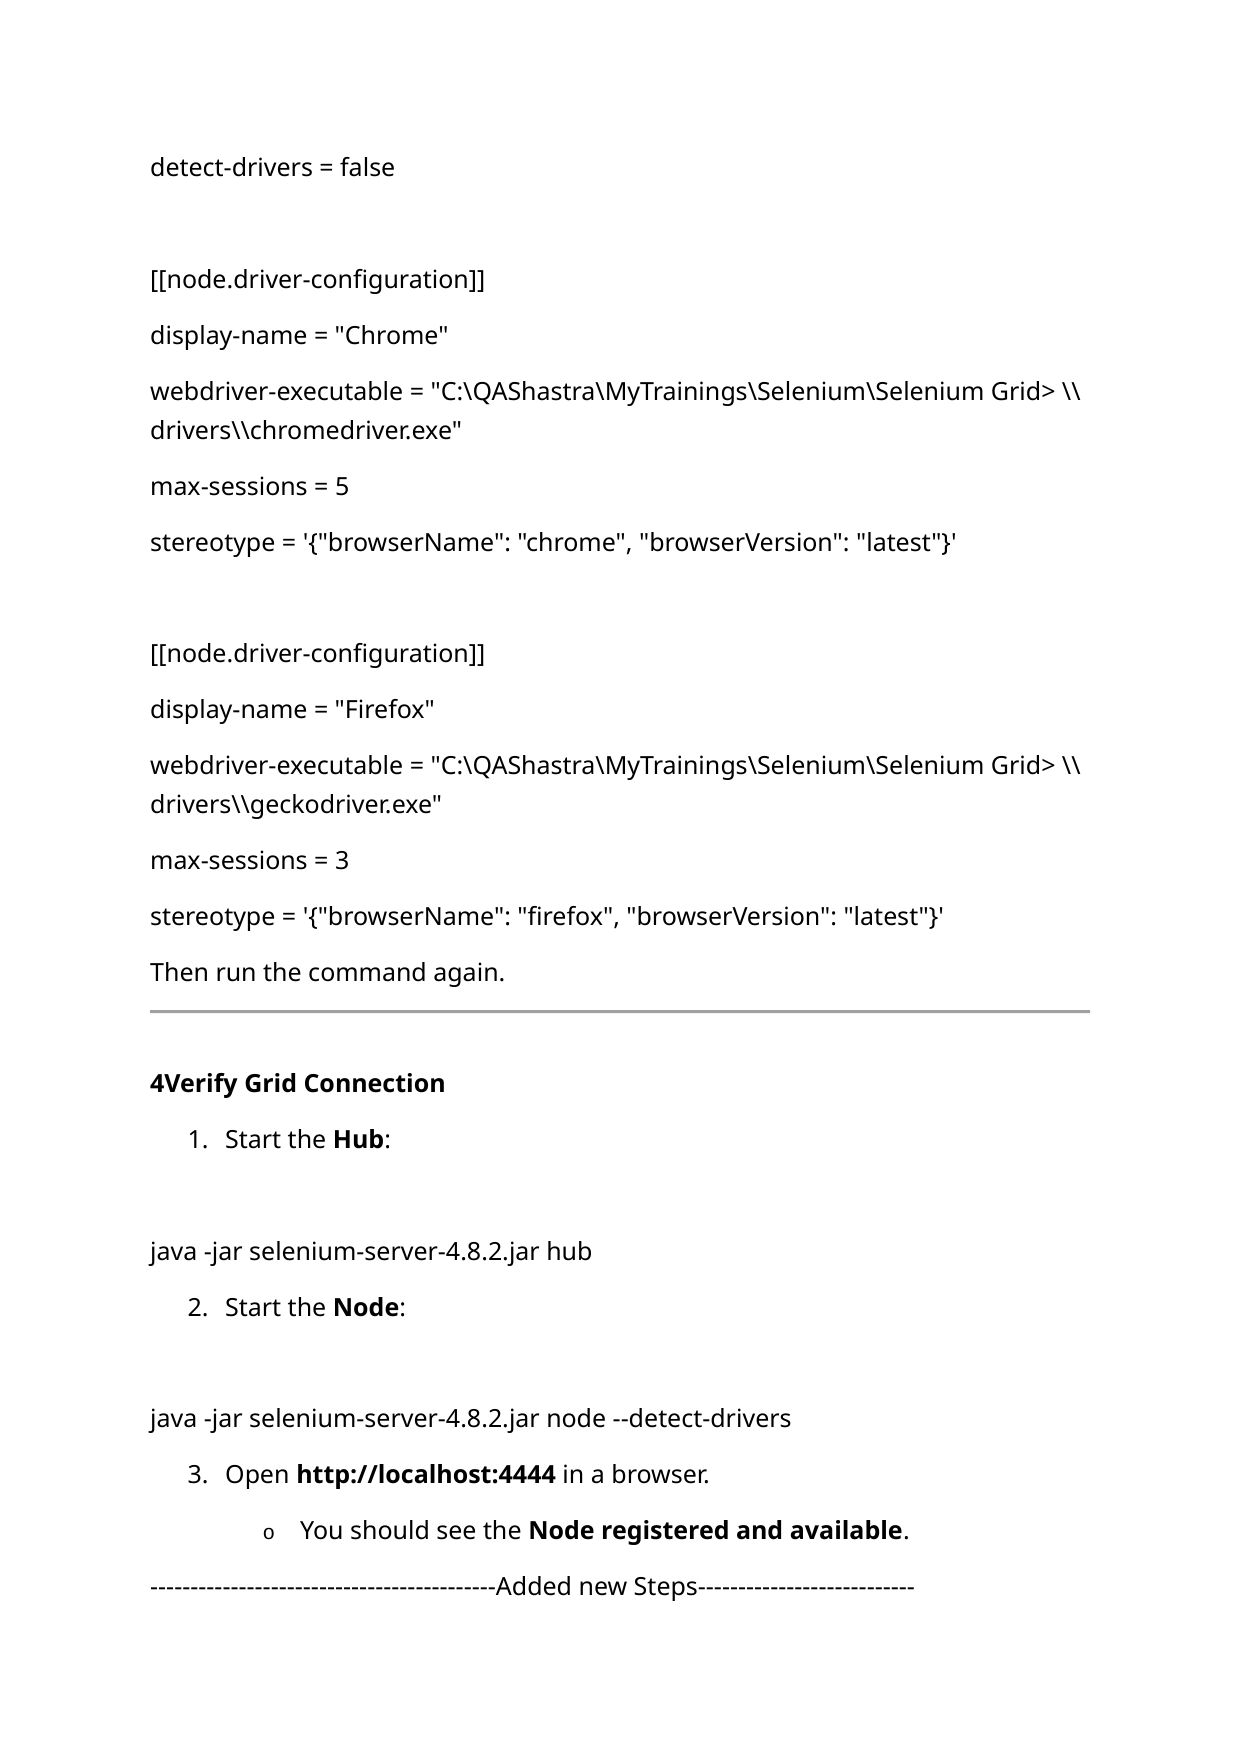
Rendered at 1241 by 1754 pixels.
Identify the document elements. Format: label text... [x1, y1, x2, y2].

text webdriver-executable = "C:\QAShastra\MyTrainings\Selenium\Selenium Grid> \\drivers\\chromedriver.exe" [150, 373, 1090, 447]
text max-sessions = 5 [150, 468, 1090, 502]
text stereotype = '{"browserName": "chrome", "browserVersion": "latest"}' [150, 524, 1090, 558]
list Start the Node: [187, 1289, 1090, 1323]
text [[node.driver-configuration]] [150, 262, 1090, 296]
text stereotype = '{"browserName": "firefox", "browserVersion": "latest"}' [150, 898, 1090, 932]
text display-name = "Chrome" [150, 317, 1090, 352]
text java -jar selenium-server-4.8.2.jar node --detect-drivers [150, 1401, 1090, 1435]
text java -jar selenium-server-4.8.2.jar hub [150, 1233, 1090, 1267]
text webdriver-executable = "C:\QAShastra\MyTrainings\Selenium\Selenium Grid> \\drivers\\geckodriver.exe" [150, 747, 1090, 821]
list You should see the Node registered and available. [262, 1512, 1090, 1547]
list Open http://localhost:4444 in a browser. [187, 1457, 1090, 1491]
text [[node.driver-configuration]] [150, 636, 1090, 670]
text -------------------------------------------Added new Steps--------------------------- [150, 1568, 1090, 1602]
text 4️Verify Grid Connection [150, 1066, 1090, 1100]
text Then run the command again. [150, 954, 1090, 988]
text display-name = "Firefox" [150, 692, 1090, 726]
text detect-drivers = false [150, 150, 1090, 184]
text max-sessions = 3 [150, 842, 1090, 877]
list Start the Hub: [187, 1122, 1090, 1156]
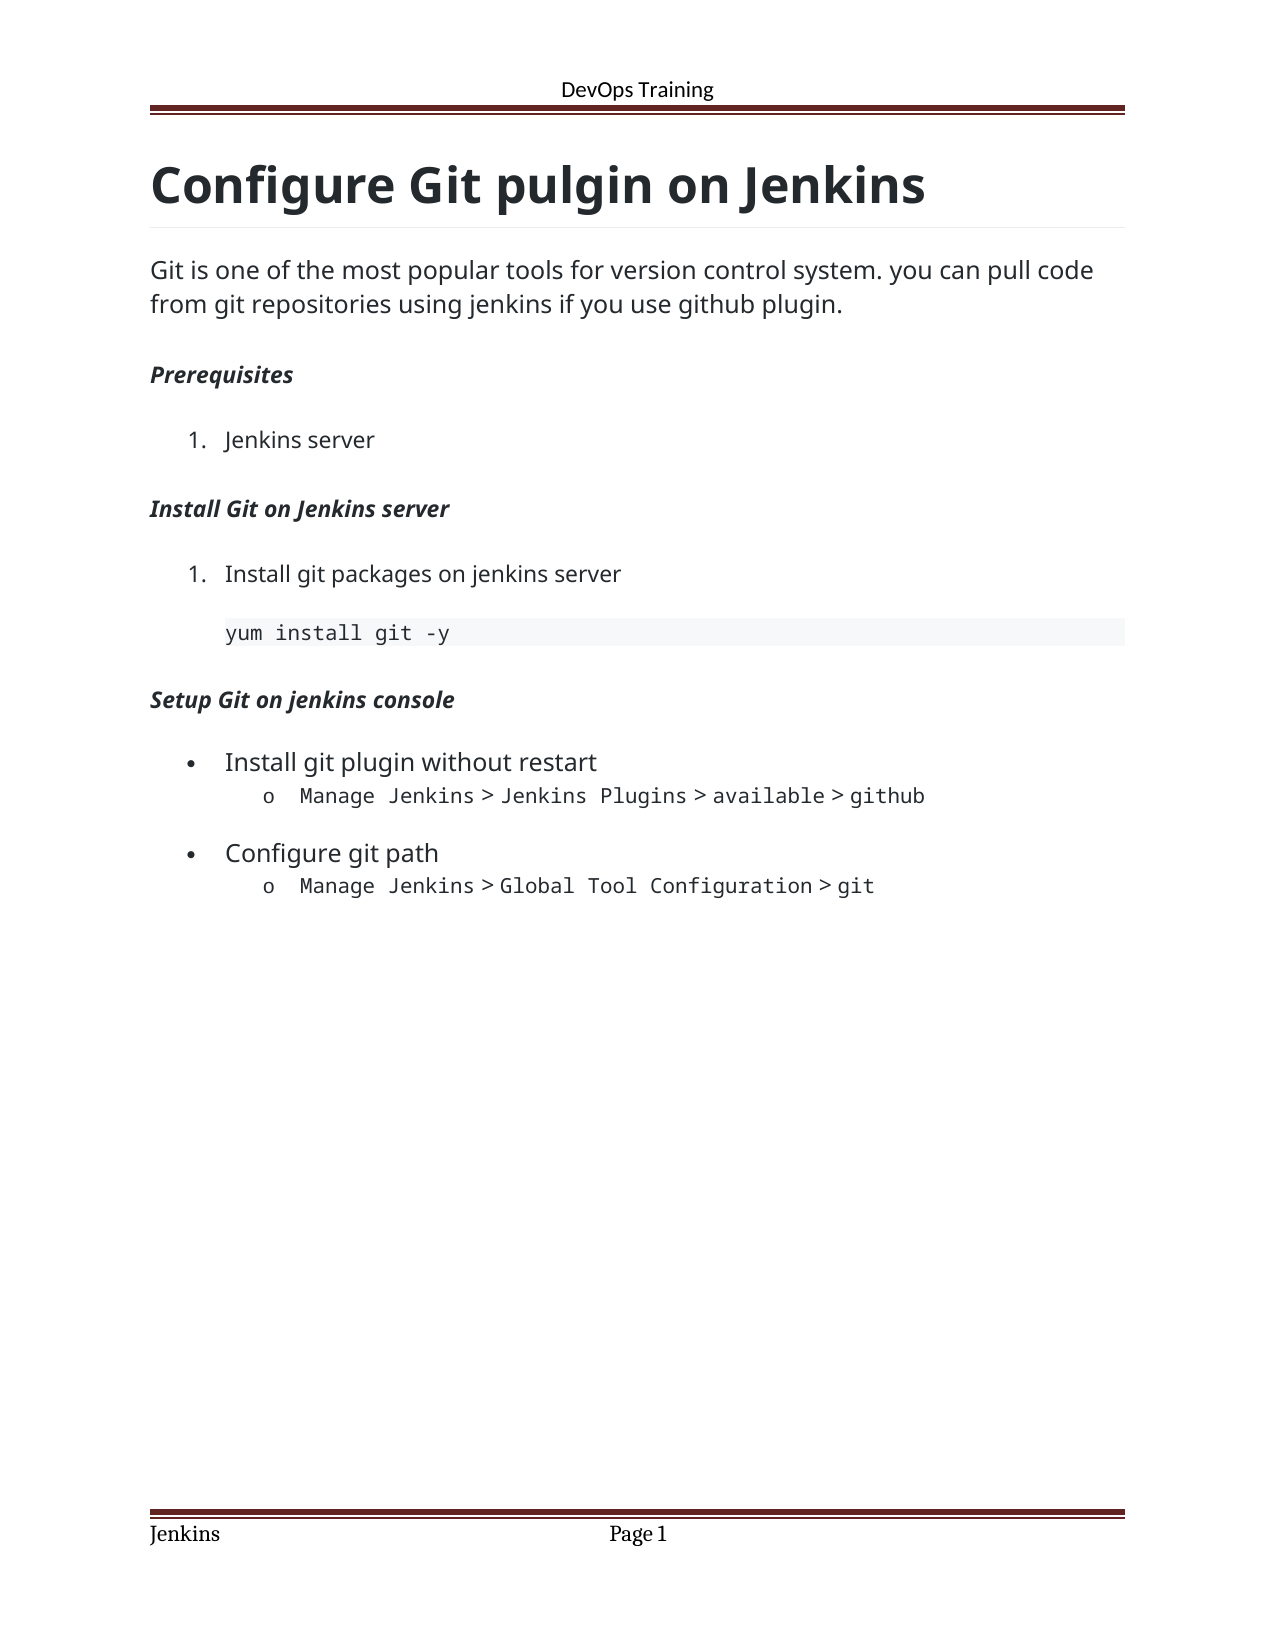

→ **Required action**: From the line containing "Identify the document" through the last line of the listing, inclusive, transcribe every line exactly and nothing else; the pictures stay out.

→ **Your solution**:
Identify the document elements. Format: label text... [x1, y1, x2, y2].

text webdriver-executable = "C:\QAShastra\MyTrainings\Selenium\Selenium Grid> \\drivers\\chromedriver.exe" [150, 373, 1090, 447]
text max-sessions = 5 [150, 468, 1090, 502]
text stereotype = '{"browserName": "chrome", "browserVersion": "latest"}' [150, 524, 1090, 558]
list Start the Node: [187, 1289, 1090, 1323]
text [[node.driver-configuration]] [150, 262, 1090, 296]
text stereotype = '{"browserName": "firefox", "browserVersion": "latest"}' [150, 898, 1090, 932]
text display-name = "Chrome" [150, 317, 1090, 352]
text java -jar selenium-server-4.8.2.jar node --detect-drivers [150, 1401, 1090, 1435]
text java -jar selenium-server-4.8.2.jar hub [150, 1233, 1090, 1267]
text webdriver-executable = "C:\QAShastra\MyTrainings\Selenium\Selenium Grid> \\drivers\\geckodriver.exe" [150, 747, 1090, 821]
list You should see the Node registered and available. [262, 1512, 1090, 1547]
list Open http://localhost:4444 in a browser. [187, 1457, 1090, 1491]
text [[node.driver-configuration]] [150, 636, 1090, 670]
text -------------------------------------------Added new Steps--------------------------- [150, 1568, 1090, 1602]
text 4️Verify Grid Connection [150, 1066, 1090, 1100]
text Then run the command again. [150, 954, 1090, 988]
text display-name = "Firefox" [150, 692, 1090, 726]
text detect-drivers = false [150, 150, 1090, 184]
text max-sessions = 3 [150, 842, 1090, 877]
list Start the Hub: [187, 1122, 1090, 1156]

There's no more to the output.